Certains grincheux diront qu’elles ne peuvent faire oublier les stars du cinéma italien d’antan. On a parlé de Laura Morante, irrésistible dans la comédie Se dio vuole qui, dans le film du jeune Falcone, manifeste son éternelle jeunesse.
Pour revenir à Alba Rohrwacher, rien n’est plus intéressant que de voir comment elle peut illuminer l’écran par la pâleur de son teint, son corps longiligne et peut-être surtout par un visage en apparence peu expressif et sur lequel peut s’inscrire une infinie variété d’expressions.
* Sangue del mio sangue de Marco Bellocchio (2015).
À l’issue de la soirée du palmarès, ce dernier film de Bellocchio, est une œuvre déroutante qui risque de décevoir certains admirateurs. On peut suivre le film avec intérêt, sans être certain de bien voir où va Bellocchio. Donc un délai de réflexion s’impose, le temps de décanter.
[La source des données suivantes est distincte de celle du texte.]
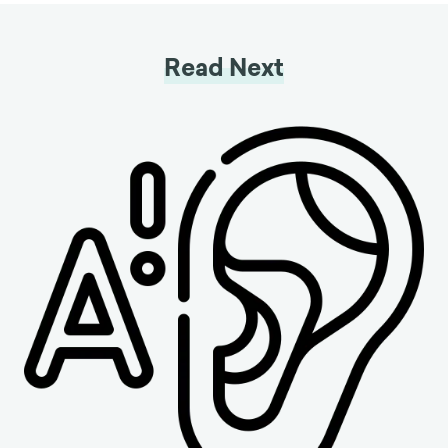
Read Next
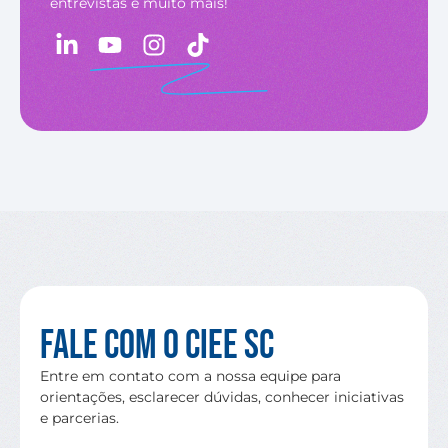
entrevistas e muito mais!
Fale com o CIEE SC
Entre em contato com a nossa equipe para
orientações, esclarecer dúvidas, conhecer iniciativas
e parcerias.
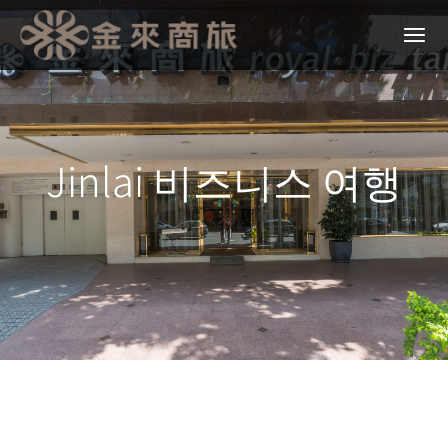
Jinlai 비즈니스 여행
La soirée restera dans les annales du Festival.
Le spectacle était sur la scène et dans la salle.
Au cours de l’énoncé du palmarès, ce sont rien moins que Sergio Castellitto et Ettore Scola (président d’honneur du Festival) qui ont manifesté leur soutien.
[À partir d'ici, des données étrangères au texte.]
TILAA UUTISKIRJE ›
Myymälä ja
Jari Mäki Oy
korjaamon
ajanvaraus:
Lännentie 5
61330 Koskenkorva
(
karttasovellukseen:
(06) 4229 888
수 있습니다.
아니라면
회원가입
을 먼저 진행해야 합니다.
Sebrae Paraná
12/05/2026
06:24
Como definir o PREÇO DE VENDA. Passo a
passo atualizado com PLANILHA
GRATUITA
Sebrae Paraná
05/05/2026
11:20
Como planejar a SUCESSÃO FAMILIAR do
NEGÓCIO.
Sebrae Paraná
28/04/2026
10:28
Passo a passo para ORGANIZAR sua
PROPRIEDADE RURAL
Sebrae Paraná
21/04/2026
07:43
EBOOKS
Dimanche matin, les frères Taviani ont envoyé un message de soutien.
Dimanche 27 septembre 2015
Les lendemains de Palmarès d’Annecy, c’est dimanche et le temps des "rattrapages".
Le matin, projection des Contes italiens (Maravgioso Boccacio) des frères Taviani que nous avons vus et admirés. Alors comment résister à une promenade dans le gigantesque marché qui investit la vieille ville dans lequel déambulent mêlés, touristes et habitants.
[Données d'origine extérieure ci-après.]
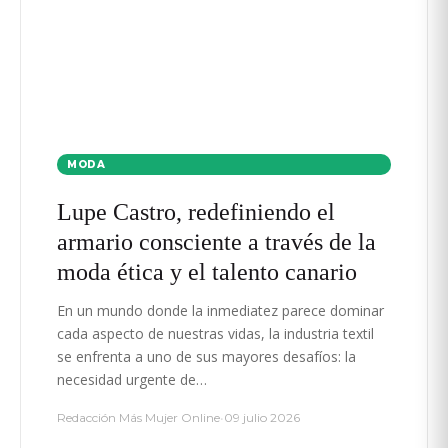
MODA
Lupe Castro, redefiniendo el
armario consciente a través de la
moda ética y el talento canario
En un mundo donde la inmediatez parece dominar
cada aspecto de nuestras vidas, la industria textil
se enfrenta a uno de sus mayores desafíos: la
necesidad urgente de…
Redacción Más Mujer Online
•
09 julio 2026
* Nessuno si salva da solo (Personne ne se sauve tout seul) de Sergio Castellitto (2015).
Il s’agit de l’adaptation du roman homonyme de sa femme, Margaret Mazzantini qui est aussi la scénariste. Le sujet peut paraître banal et a déjà été maintes fois traité : celui d’un couple qui s’est tant aimé et qui se défait complètement. Delia e Gaetano se retrouvent au restaurant pour régler la garde des deux enfants pendant les vacances. Leur conversation tourne rapidement au règlement de comptes dans laquelle les flashbacks reparcourent ce qu’a été leur histoire commune et comment ils en sont arrivés là. Fond et forme reprennent donc des figures connues.
Ce qui fait que le film mérite d’être vu tient en premier lieu à la qualité de l’interprétation des deux personnages, interprétés par Riccardo Scamarcio et Jasmine Trinca (l’une de ces actrices de la nouvelle génération dont nous parlions hier et qui ici surprend par la facilité avec laquelle elle endosse les changements, y compris physiques, de Delia). Castellitto aborde d’autres sujets que celui de la dissolution de ce couple, ce qui donne au film une dynamique due aux changements de ton.
* A tempo debito de Christian Cinetto (2015).
Ce documentaire, prix du jury lycéen, relate une expérience menée dans un centre carcéral de Padoue où le réalisateur a entrepris de conduire un atelier de court métrage avec des détenus. Le casting rassemble une quarantaine de candidats parmi lesquels quinze seront choisis. L’atelier se déroule sur plusieurs mois, ce qui donne l’occasion de connaître ces détenus, non pas par ce qu’ils ont fait pour se retrouver derrière les barreaux, mais pour ce qu’ils sont individuellement et en groupe. Une heure vingt durant lesquelles le monde carcéral ne disparait certes pas mais respire un autre air.
* Cinéma Jacques Perrin de Emmanuel Barnault en collaboration avec Jean Gili) (2015).
Le titre vient de ce qu’une salle de Tarare dans le Rhône porte ce nom. On a l’impression de connaître par cœur les films dans lesquels Jacques Perrin a joué. Il ne s’agit pas tant ici de faire preuve d’exhaustivité que de parcourir, avec lui les étapes d’une carrière commencée très jeune, d’abord au théâtre, ce que l’on sait peu où Zurlini le découvre et l’entraîne dans ses rôles italiens. Les entretiens permettent de mieux cerner l’ensemble de son travail, en particulier en tant que producteur. Belles rencontres avec Trintignant et Costa Gavras. À guetter lors d’un passage télé, voire, qui sait, en salle.